Dayak Iban dalam Sejarah Modern Malaysia

Setelah Sarawak menjadi bagian dari Federasi Malaysia pada tahun 1963, banyak tokoh Dayak Iban yang mulai berperan aktif dalam pemerintahan dan militer Malaysia. Salah satu tokoh penting dari suku ini adalah Kanang anak Langkau, seorang prajurit yang menjadi pahlawan nasional Malaysia atas jasanya dalam beberapa konflik penting, termasuk Konfrontasi Indonesia-Malaysia (1962-1966) dan penumpasan pemberontakan Komunis (1968-1989).

Kisah hidup Kanang bahkan diabadikan dalam sebuah film biopik berjudul "Kanang anak Langkau: The Iban Warrior" yang dirilis pada tahun 2017. Film ini mengisahkan perjuangan dan pengorbanan Kanang dalam membela tanah airnya, menjadikannya salah satu figur penting dalam sejarah modern Malaysia.

 

Warisan Dayak Iban yang Hidup

Suku Dayak Iban memiliki sejarah yang panjang dan penuh dengan dinamika, mulai dari migrasi mereka dari Kalimantan Barat hingga peran penting mereka dalam sejarah Sarawak dan Malaysia modern. Meskipun tradisi Ngayau dan berburu kepala sudah lama dilarang, warisan budaya Dayak Iban tetap hidup melalui cerita-cerita mitologi, tarian, musik, serta rumah panjang mereka.

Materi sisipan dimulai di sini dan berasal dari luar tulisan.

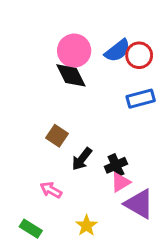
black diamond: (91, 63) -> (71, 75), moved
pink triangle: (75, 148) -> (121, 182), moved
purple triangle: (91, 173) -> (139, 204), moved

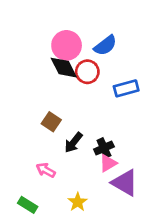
red circle: (139, 55) -> (87, 72), moved

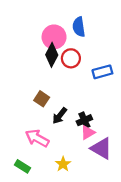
blue semicircle: (105, 45) -> (79, 27), moved, turned 120
black diamond: (64, 68) -> (52, 55), turned 55
pink arrow: (46, 170) -> (37, 138), size x1.5

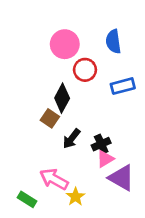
blue semicircle: (79, 27) -> (113, 41), moved
black diamond: (52, 55) -> (62, 98), moved
pink arrow: (37, 138) -> (54, 179), moved

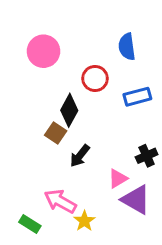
pink circle: (65, 44) -> (43, 51), moved
black cross: (101, 144) -> (147, 156), moved

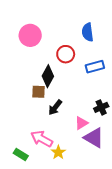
brown square: (56, 133) -> (39, 92), turned -32

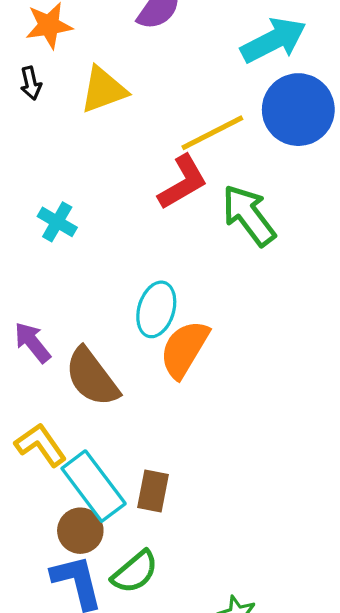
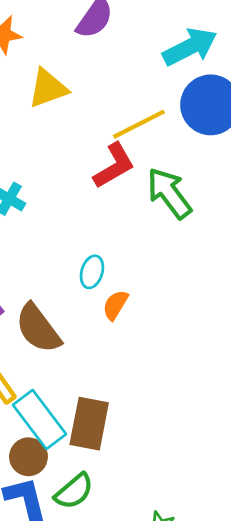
cyan ellipse: (156, 309) -> (92, 272), size x0.7
orange semicircle: (184, 349) -> (115, 305), size x0.6
brown rectangle: (153, 491) -> (89, 424), size x1.5

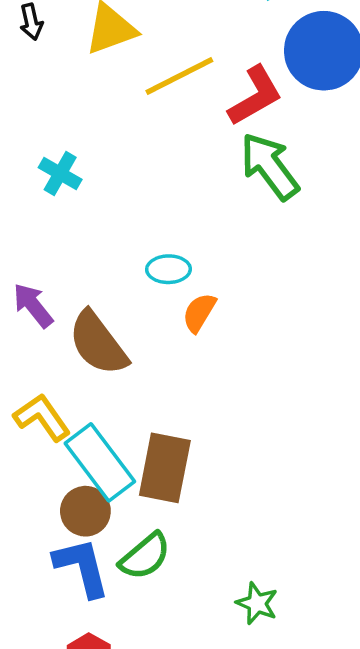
yellow line: (139, 124) -> (179, 76), moved
red L-shape: (114, 166) -> (255, 96), moved
cyan ellipse: (92, 272) -> (168, 269), turned 72

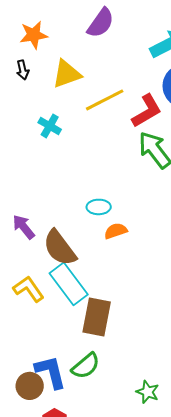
cyan cross: (60, 174) -> (50, 126), moved
orange semicircle: (199, 313) -> (116, 231), turned 40
cyan rectangle: (100, 462) -> (69, 284), moved
brown circle: (85, 511) -> (30, 386), moved

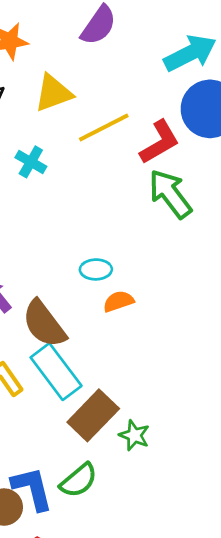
brown rectangle: (97, 317) -> (93, 415), turned 33
green star: (148, 392) -> (134, 435), moved

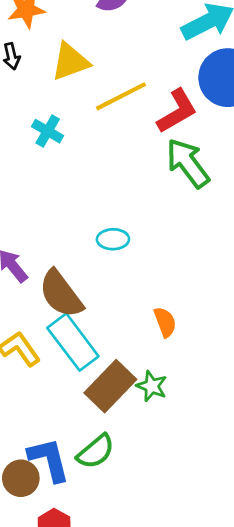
orange semicircle: (118, 301) -> (165, 322), moved, turned 88
green star: (134, 435) -> (152, 386), moved

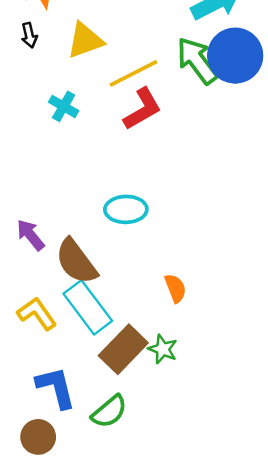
red L-shape: (177, 111) -> (142, 109), moved
green arrow: (188, 163) -> (197, 61), moved
cyan ellipse: (113, 239) -> (126, 209), size x1.4
blue L-shape: (49, 460) -> (56, 387), moved

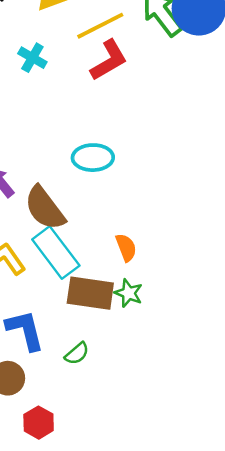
orange semicircle: (175, 288) -> (126, 248), moved
brown rectangle: (123, 349) -> (90, 293), turned 54
green semicircle: (109, 412) -> (77, 354), size x0.7

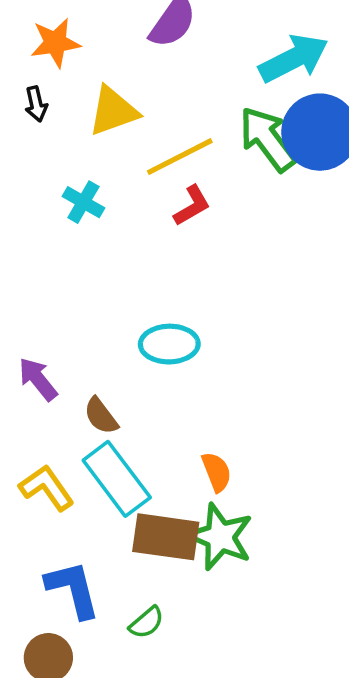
red L-shape: (109, 60) -> (192, 206), size x0.7
brown semicircle: (45, 208) -> (101, 416), size x0.6
green star: (129, 293) -> (220, 537), size x1.6

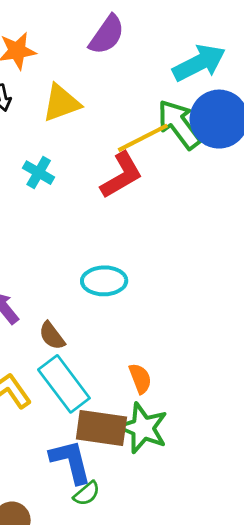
yellow line: (180, 157) -> (143, 138), moved
red L-shape: (192, 206) -> (121, 175), size x1.5
blue L-shape: (73, 589) -> (71, 461), moved

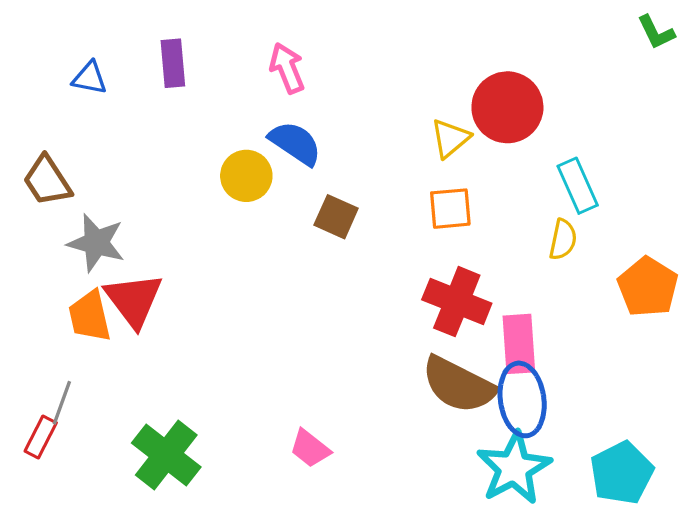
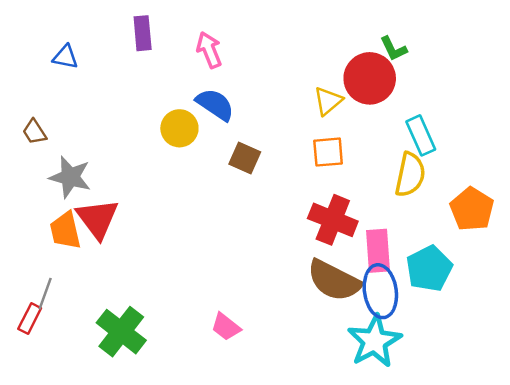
green L-shape: (656, 32) -> (393, 49), moved
purple rectangle: (173, 63) -> (143, 33), moved
brown trapezoid: (47, 181) -> (34, 132), size x0.7
yellow semicircle: (563, 240) -> (410, 175), size x1.5
cyan pentagon: (622, 473) -> (429, 269), moved

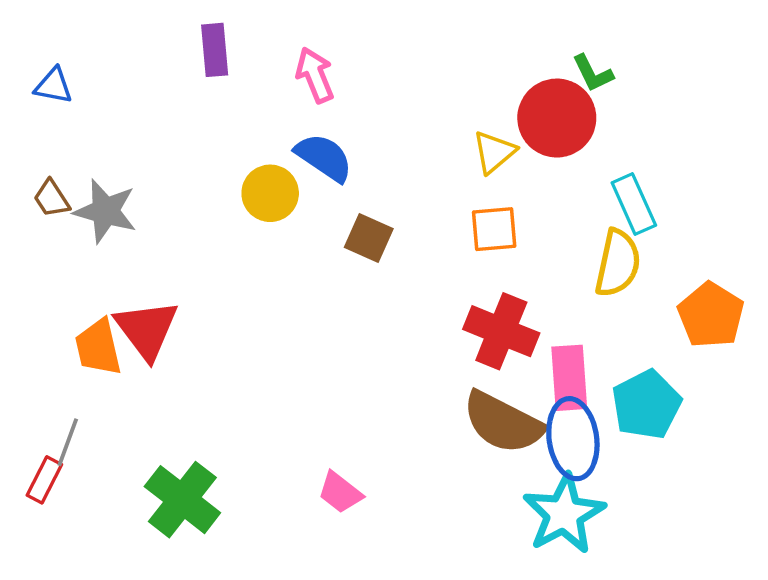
blue triangle: (65, 57) -> (53, 86), moved
gray star: (70, 177) -> (105, 211), moved

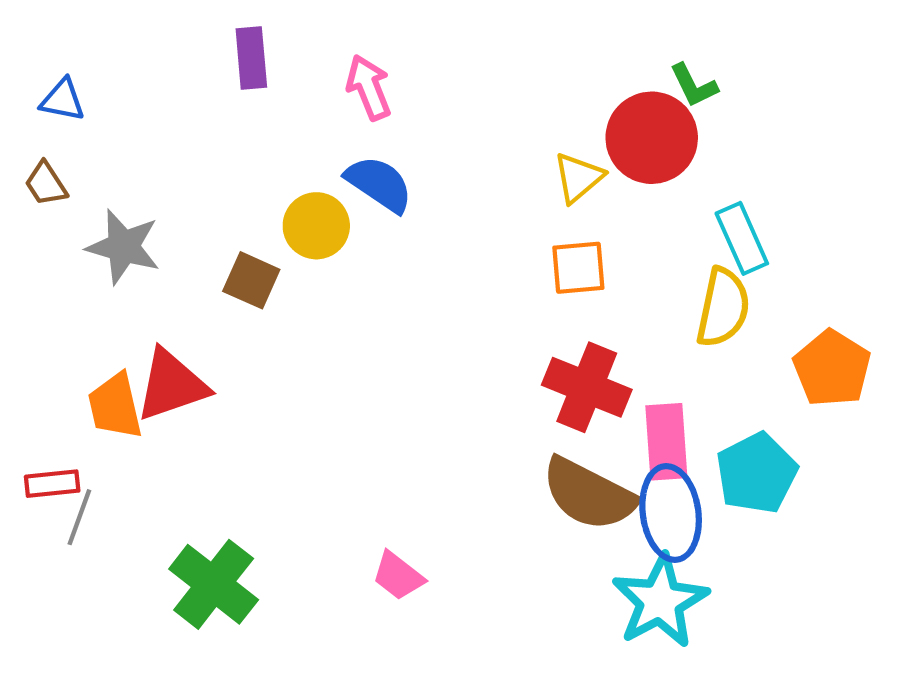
brown trapezoid: (52, 199) -> (46, 184), moved
brown square: (369, 238) -> (251, 280), moved
red triangle: (147, 329) -> (172, 385), turned 48
red rectangle: (44, 480) -> (52, 484), moved, turned 57

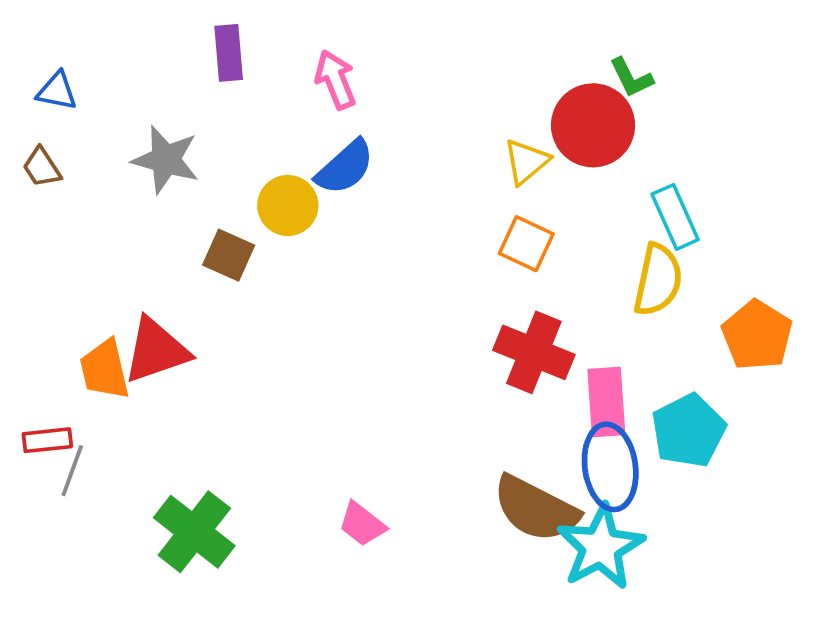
blue semicircle: (379, 184) -> (345, 167), turned 104
gray star: (123, 247) -> (166, 160), moved
orange square: (578, 268) -> (526, 244), turned 30
brown semicircle: (589, 494) -> (536, 509), moved

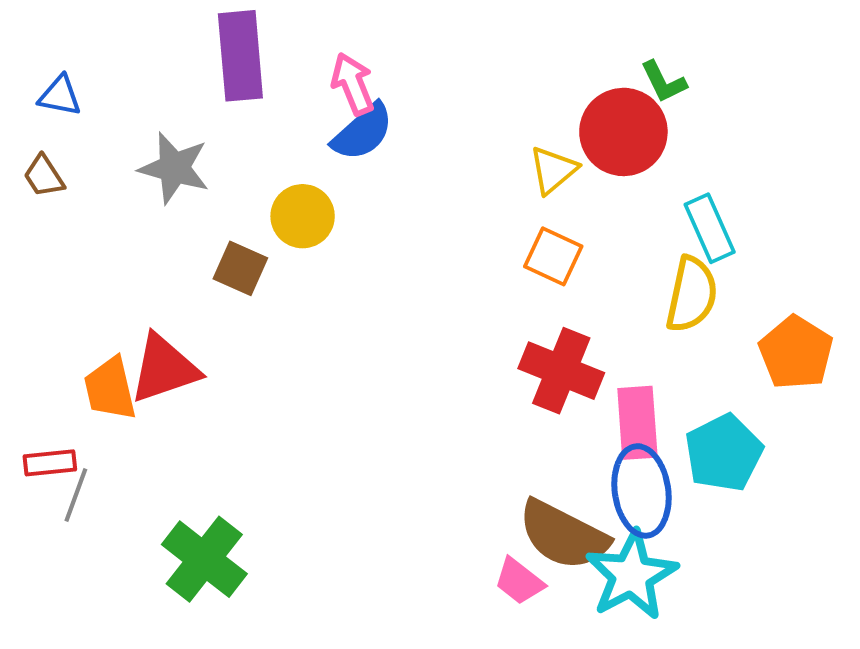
purple rectangle: (229, 53) -> (240, 56), size x1.5
blue semicircle: (345, 167) -> (363, 132), moved
pink trapezoid: (362, 524) -> (519, 581), moved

Film "Rajah" berhasil membawa penonton kembali ke masa ketika tradisi-tradisi ini masih dijalankan, sambil menggambarkan bagaimana pengaruh luar, terutama melalui tokoh James Brooke, mengubah wajah masyarakat Dayak Iban. Dengan populasi yang signifikan di Sarawak, Dayak Iban terus memainkan peran penting dalam identitas budaya dan sejarah wilayah tersebut. Warisan mereka, baik dalam bentuk seni maupun sejarah lisan, akan terus menjadi bagian penting dari narasi budaya Borneo dan Malaysia secara keseluruhan.